Determine qualifications
Juliano got help from Donald Walizer, president of Solon-based Corporate Psychological Services. Walizer, who specializes in pre-employment assessments, ran a battery of tests on Litigation Management’s effective employees, including Juliano.
“We had to find the difference between what makes people successful in that line of work and what doesn’t,” Walizer says. “You have to separate the ability to do the job with the suitability to do the job. Just because you can handle the tasks doesn’t mean you should be doing them. Turnover is more related to people not liking their job than not being good at it.”
The testing covered abstract thinking skills, vocabulary, personal characteristics and mathematics skills. Walizer wanted to determine the best combination of abilities and interests for new hires.
He found that people who were successful at Litigation Management scored high in vocabulary and had exceptional abstract-thinking skills. Says Walizer, “They were able to take new knowledge they’d read and successfully apply it to existing knowledge.”
Math skills on the other hand, turned out to be unimportant for Litigation Management’s needs.
Walizer also determined that Juliano’s staff was composed of a distinct personality type. “They tended to be thinkers, not talkers,” he says. “She needed somebody with an investigative nature that liked to dig in and find out the reasons why. It takes a lot of cognitive horsepower to do that type of work.”
Developing procedures
Armed with a profile of the successful candidate, Walizer devised a pre-employment test for Litigation Management. The idea was to run every applicant through it to screen out those who had little chance of success at the company.
For the first few hires, applicants were sent directly to Walizer for the assessment test and a biographical interview. The entire process lasted around two hours per applicant.
People who made it past that stage were then invited for an interview with Juliano.
“It’s very hard to fool the test because of the way it’s constructed,” Walizer says. “It’s easy to fake the interview part, but once they take the test you can get what you’re looking for and determine if they’re the right type of people for the job.”
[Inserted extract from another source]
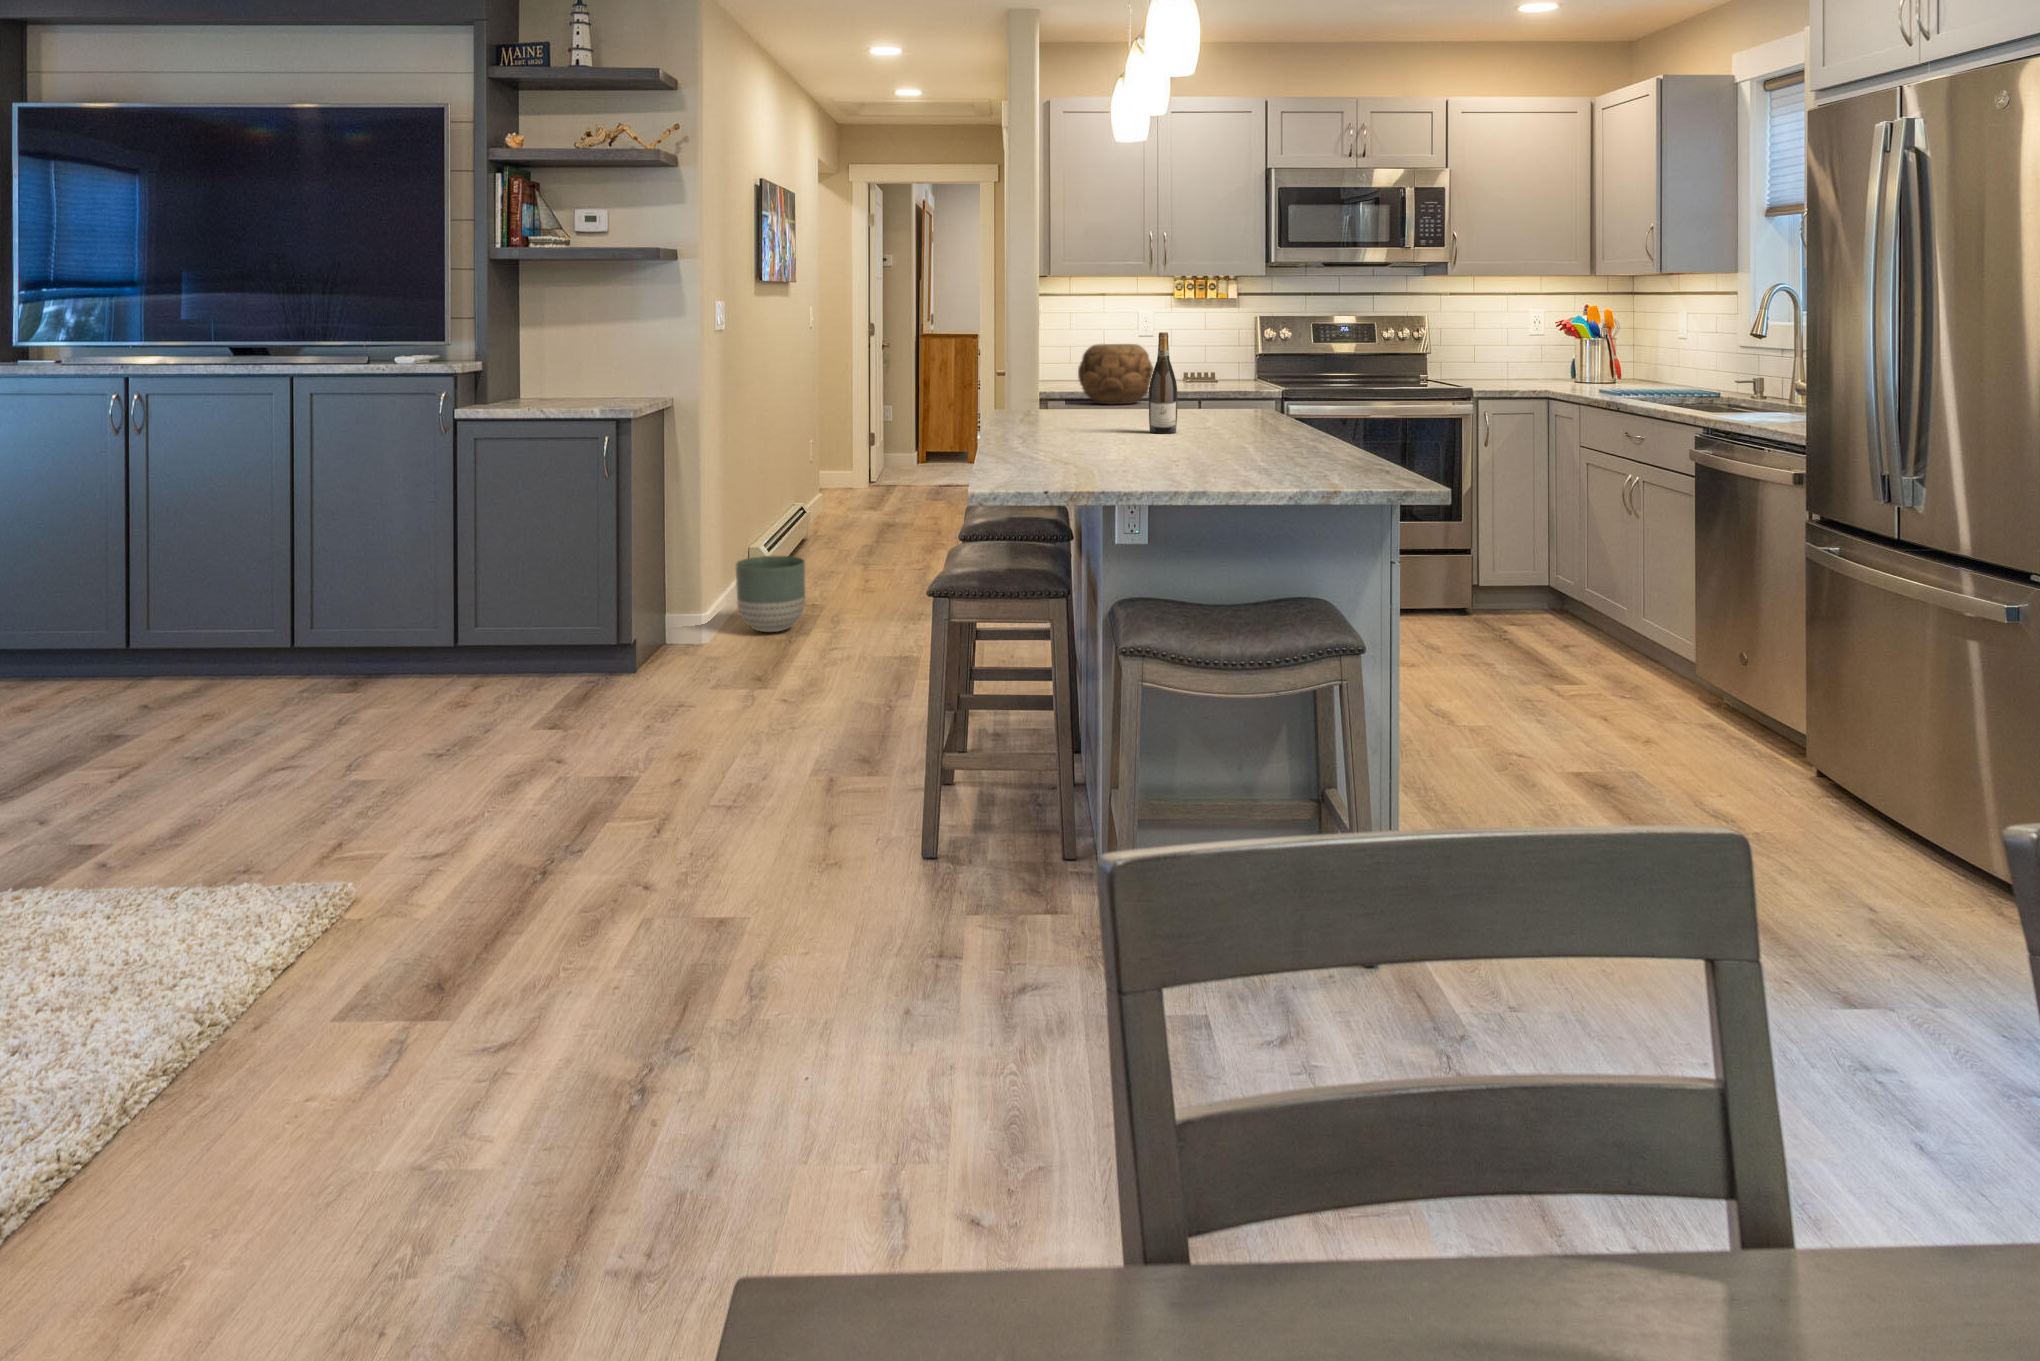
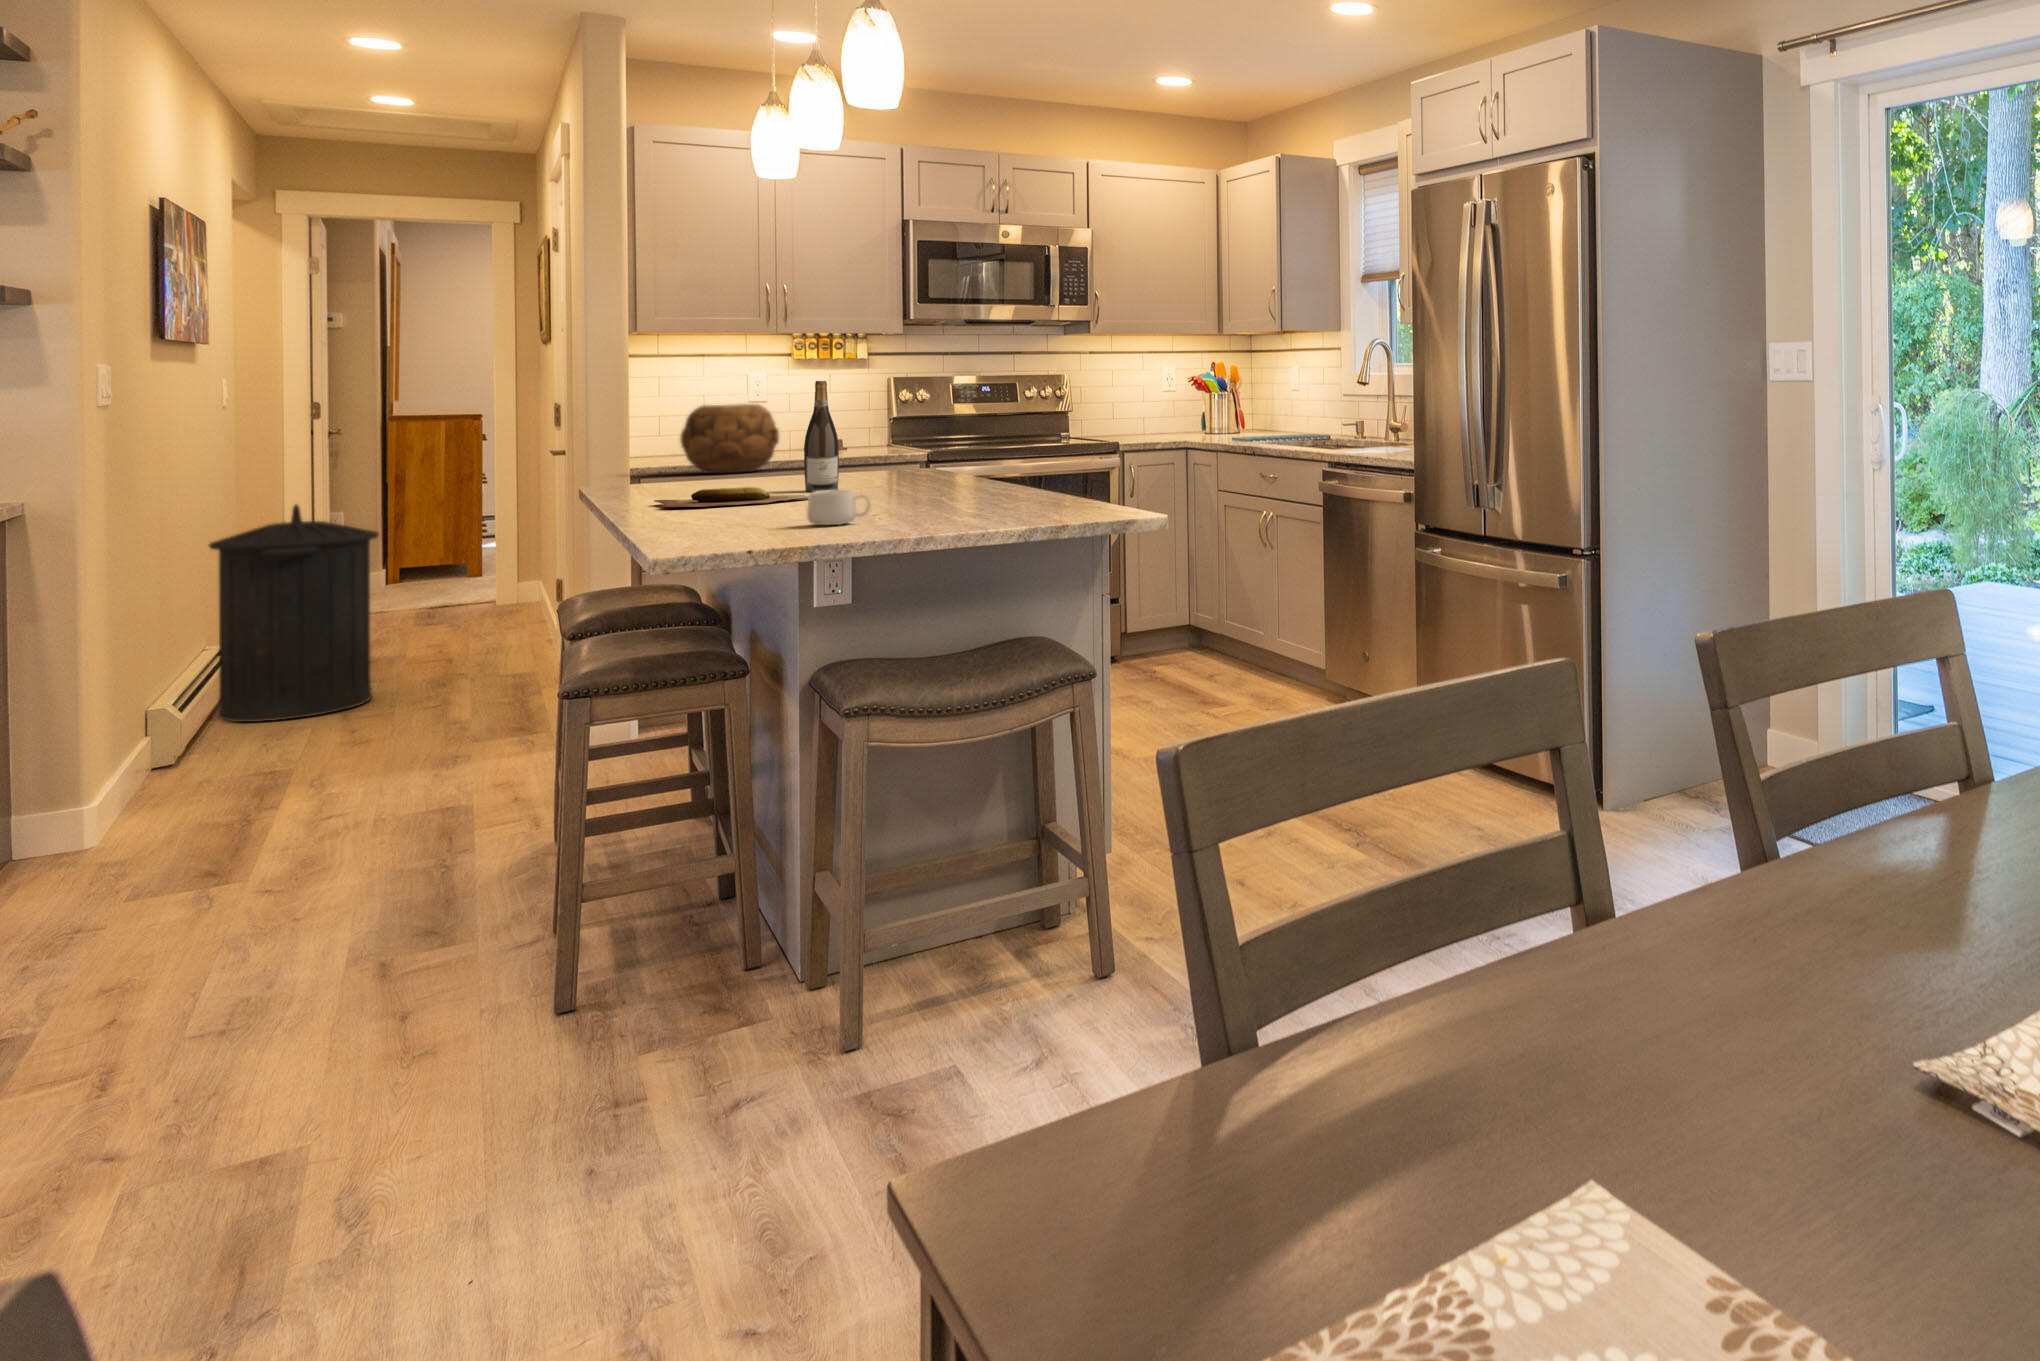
trash can: none [796,407,894,566] -> present [208,505,379,722]
cutting board: none [1024,428,1148,445] -> present [654,487,809,507]
mug: none [1112,446,1165,479] -> present [807,490,871,525]
planter: present [736,556,805,632] -> none [128,704,257,816]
After working out the kinks in the first few sessions, Litigation Management began administering the process internally, with Walizer’s role limited to interpreting the test results. Now, Juliano says, she uses the tests for temporary hires as well as to fill permanent full-time positions.
Reading the results
Seven years later, Juliano reports that the company has almost no turnover. Her staff of 50 has handled major cases for clients such as Dow-Corning and Merck & Co. Inc. The firm has outgrown its 4,000-square-foot office downtown and is planning to move into 22,000 square feet in Mayfield Heights. Juliano says the company also projects the need for 30 new hires in the next few years.
Walizer believes that’s because Juliano has been able to match the right people with the right job. “When you have people who are not only good at what they do, but like it, productivity soars,” he says. “And when the bottom line improves like that, the psychological well-being of the owner skyrockets as well because they’re not having to deal with those personnel problems and can focus on the business itself.”
Juliano agrees. “While recruiting takes longer because we’re rejecting more candidates, we have people who are qualified skill-wise, personality-wise and who are organizationally suited for the company,” she says. “I can’t tell you when the last time was that we let somebody go for a failure to do their job.”